Romanello has been at this game for a long time and, allegedly, is in no hurry to retire or take it easy. When he confronted the debtor in this case, he “allegedly punched the restaurateur in the face to convince him to pay up,” a law enforcement source told the New York Post.
Not that the elderly wiseguy needed it, but he was backed up by 49-year-old Joseph Celso, who allegedly is a soldier in the Genovese family. He, too, has a notorious past. He was charged in the 1991 murder of 19-year-old Dominican Queens College student Manuel Mayi, who was beaten to death by an angry mob of almost a dozen people after they chased him for sixteen blocks. His crime? They saw him allegedly spraying graffiti in Corona.

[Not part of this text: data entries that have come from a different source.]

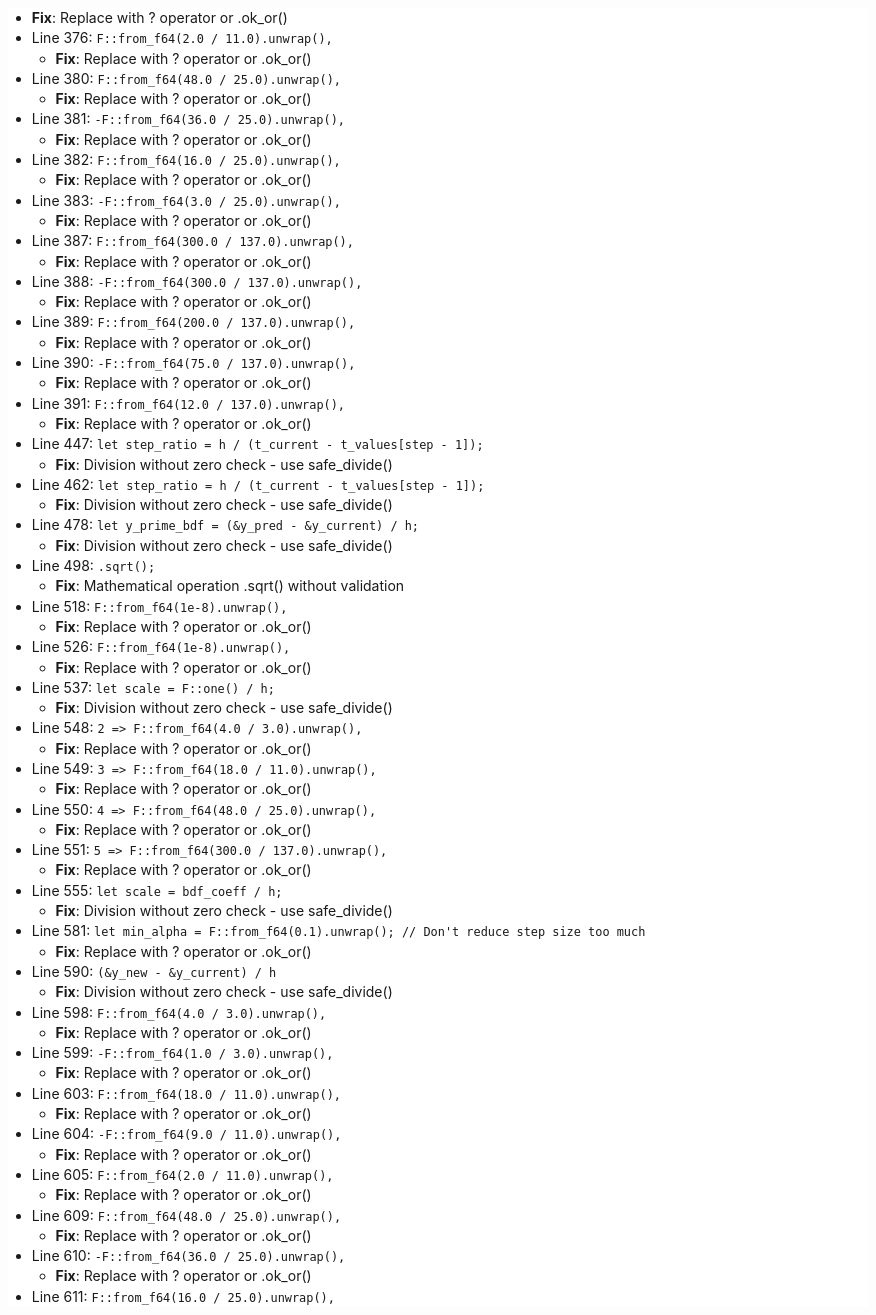   - **Fix**: Replace with ? operator or .ok_or()
- Line 376: `F::from_f64(2.0 / 11.0).unwrap(),`
  - **Fix**: Replace with ? operator or .ok_or()
- Line 380: `F::from_f64(48.0 / 25.0).unwrap(),`
  - **Fix**: Replace with ? operator or .ok_or()
- Line 381: `-F::from_f64(36.0 / 25.0).unwrap(),`
  - **Fix**: Replace with ? operator or .ok_or()
- Line 382: `F::from_f64(16.0 / 25.0).unwrap(),`
  - **Fix**: Replace with ? operator or .ok_or()
- Line 383: `-F::from_f64(3.0 / 25.0).unwrap(),`
  - **Fix**: Replace with ? operator or .ok_or()
- Line 387: `F::from_f64(300.0 / 137.0).unwrap(),`
  - **Fix**: Replace with ? operator or .ok_or()
- Line 388: `-F::from_f64(300.0 / 137.0).unwrap(),`
  - **Fix**: Replace with ? operator or .ok_or()
- Line 389: `F::from_f64(200.0 / 137.0).unwrap(),`
  - **Fix**: Replace with ? operator or .ok_or()
- Line 390: `-F::from_f64(75.0 / 137.0).unwrap(),`
  - **Fix**: Replace with ? operator or .ok_or()
- Line 391: `F::from_f64(12.0 / 137.0).unwrap(),`
  - **Fix**: Replace with ? operator or .ok_or()
- Line 447: `let step_ratio = h / (t_current - t_values[step - 1]);`
  - **Fix**: Division without zero check - use safe_divide()
- Line 462: `let step_ratio = h / (t_current - t_values[step - 1]);`
  - **Fix**: Division without zero check - use safe_divide()
- Line 478: `let y_prime_bdf = (&y_pred - &y_current) / h;`
  - **Fix**: Division without zero check - use safe_divide()
- Line 498: `.sqrt();`
  - **Fix**: Mathematical operation .sqrt() without validation
- Line 518: `F::from_f64(1e-8).unwrap(),`
  - **Fix**: Replace with ? operator or .ok_or()
- Line 526: `F::from_f64(1e-8).unwrap(),`
  - **Fix**: Replace with ? operator or .ok_or()
- Line 537: `let scale = F::one() / h;`
  - **Fix**: Division without zero check - use safe_divide()
- Line 548: `2 => F::from_f64(4.0 / 3.0).unwrap(),`
  - **Fix**: Replace with ? operator or .ok_or()
- Line 549: `3 => F::from_f64(18.0 / 11.0).unwrap(),`
  - **Fix**: Replace with ? operator or .ok_or()
- Line 550: `4 => F::from_f64(48.0 / 25.0).unwrap(),`
  - **Fix**: Replace with ? operator or .ok_or()
- Line 551: `5 => F::from_f64(300.0 / 137.0).unwrap(),`
  - **Fix**: Replace with ? operator or .ok_or()
- Line 555: `let scale = bdf_coeff / h;`
  - **Fix**: Division without zero check - use safe_divide()
- Line 581: `let min_alpha = F::from_f64(0.1).unwrap(); // Don't reduce step size too much`
  - **Fix**: Replace with ? operator or .ok_or()
- Line 590: `(&y_new - &y_current) / h`
  - **Fix**: Division without zero check - use safe_divide()
- Line 598: `F::from_f64(4.0 / 3.0).unwrap(),`
  - **Fix**: Replace with ? operator or .ok_or()
- Line 599: `-F::from_f64(1.0 / 3.0).unwrap(),`
  - **Fix**: Replace with ? operator or .ok_or()
- Line 603: `F::from_f64(18.0 / 11.0).unwrap(),`
  - **Fix**: Replace with ? operator or .ok_or()
- Line 604: `-F::from_f64(9.0 / 11.0).unwrap(),`
  - **Fix**: Replace with ? operator or .ok_or()
- Line 605: `F::from_f64(2.0 / 11.0).unwrap(),`
  - **Fix**: Replace with ? operator or .ok_or()
- Line 609: `F::from_f64(48.0 / 25.0).unwrap(),`
  - **Fix**: Replace with ? operator or .ok_or()
- Line 610: `-F::from_f64(36.0 / 25.0).unwrap(),`
  - **Fix**: Replace with ? operator or .ok_or()
- Line 611: `F::from_f64(16.0 / 25.0).unwrap(),`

Photo: Joseph Celso and Anthony Romanello.
Celso was the only one charged in the murder, but was acquitted after the main witness against him left the country and did not testify at his 1993 trial.
Exactly how and why a lowly Albanian mob associate could ask a made man and a Mafia captain to collect a debt he was owed, remains unclear. The New York Post bases its story on an anonymous law enforcement source. If true then the motive can probably be found in money. Greed has always been the engine that keeps Cosa Nostra and its octogenarian members running.
All men charged in this case pleaded not guilty.
Actor from The Sopranos busted for extortion
Though unusual, this isn’t the first case involving an actor known for playing gangster roles making his debut in the real world of organized crime. Gangsters Inc. listed several examples in this article.
In 2011, actor Tony Darrow, real name Anthony Borgese (right), known for his bit part in “Goodfellas”, as the owner about whom Ray Liotta’s voice-over said: “Fuck you! Pay me!”, and his role as Larry Boy Barese in The Sopranos, pleaded guilty to extortion conspiracy.
Borgese was asked by a friend to help collect the debt. Several Gambino family mobsters then lend a helping hand and beat up the extortion victim causing a broken jaw and broken rib.
When it comes to Hollywood and the underworld there is an attraction that can only be described as devastating.